Probiotic Vanilla Coconut Ice Cream

Probiotic Vanilla Coconut Ice Cream

You won’t believe how easy it is to make probiotic vanilla coconut ice cream! Satisfy your craving for a sweet treat and feel good about the simple ingredients it has in addition to the probiotic power of water kefir grains. Plus, this is a keto friendly recipe when used with Swerve and a dairy free vegan recipe.

MAKES: around 4 cups


2 cans coconut cream (not milk)

1/4 cup first ferment water kefir

1/4 cup sweetener of choice

2 tsp pure vanilla extract (add more until if you prefer)

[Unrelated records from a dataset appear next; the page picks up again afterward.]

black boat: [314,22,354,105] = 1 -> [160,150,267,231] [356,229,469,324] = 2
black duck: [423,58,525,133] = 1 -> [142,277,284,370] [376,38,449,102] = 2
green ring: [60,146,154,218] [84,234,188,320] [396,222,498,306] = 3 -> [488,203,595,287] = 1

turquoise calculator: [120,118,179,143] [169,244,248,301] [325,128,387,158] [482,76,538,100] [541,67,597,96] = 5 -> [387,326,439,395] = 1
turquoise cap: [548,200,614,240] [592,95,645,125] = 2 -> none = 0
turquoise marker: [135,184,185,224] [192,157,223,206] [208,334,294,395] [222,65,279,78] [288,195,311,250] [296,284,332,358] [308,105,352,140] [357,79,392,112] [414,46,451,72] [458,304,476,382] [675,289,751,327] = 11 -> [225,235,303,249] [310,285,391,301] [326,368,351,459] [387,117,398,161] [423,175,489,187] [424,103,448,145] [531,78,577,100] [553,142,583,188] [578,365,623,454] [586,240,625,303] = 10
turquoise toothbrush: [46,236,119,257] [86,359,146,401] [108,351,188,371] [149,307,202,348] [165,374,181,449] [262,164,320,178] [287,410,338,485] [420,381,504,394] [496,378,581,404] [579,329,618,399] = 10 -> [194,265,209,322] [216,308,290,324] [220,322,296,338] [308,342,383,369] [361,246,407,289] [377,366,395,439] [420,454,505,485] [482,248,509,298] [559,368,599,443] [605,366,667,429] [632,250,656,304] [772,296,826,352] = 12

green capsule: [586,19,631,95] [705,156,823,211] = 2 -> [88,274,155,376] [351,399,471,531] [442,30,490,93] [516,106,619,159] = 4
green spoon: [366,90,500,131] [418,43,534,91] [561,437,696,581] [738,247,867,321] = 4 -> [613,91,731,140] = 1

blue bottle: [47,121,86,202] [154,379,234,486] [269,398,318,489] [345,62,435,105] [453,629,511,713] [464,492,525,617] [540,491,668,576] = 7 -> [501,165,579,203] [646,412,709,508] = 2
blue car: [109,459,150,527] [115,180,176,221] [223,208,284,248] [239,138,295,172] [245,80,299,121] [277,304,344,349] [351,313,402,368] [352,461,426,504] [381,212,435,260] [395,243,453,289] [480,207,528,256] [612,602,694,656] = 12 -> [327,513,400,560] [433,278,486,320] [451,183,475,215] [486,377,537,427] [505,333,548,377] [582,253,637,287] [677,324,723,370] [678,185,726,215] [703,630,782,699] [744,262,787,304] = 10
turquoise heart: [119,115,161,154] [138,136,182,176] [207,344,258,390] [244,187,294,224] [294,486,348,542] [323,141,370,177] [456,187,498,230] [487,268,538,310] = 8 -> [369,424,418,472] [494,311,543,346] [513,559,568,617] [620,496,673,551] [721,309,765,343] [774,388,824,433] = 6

1 vanilla bean pod (optional)

Pinch of sea salt


Begin by fermenting the coconut cream. Add both cans to a brewing jar, then add the first ferment. Stir well to incorporate into the cream. Leave in your oven with the light on for 24 hours, covered but not sealed.

After 24 hours, coconut cream should be lightly fermented. It may taste slightly sour.

Add the sweetener and vanilla to the fermented coconut cream. If using a vanilla pod, slice open with a knife and use a spoon to scrape the seeds out. Blend all ingredients together until the mixture is frothy.

Pour into a bowl and freeze.

Enjoy your probiotic vanilla coconut ice cream by scooping it into a tall glass of Root Beer Water Kefir to re-create a classic root beer float!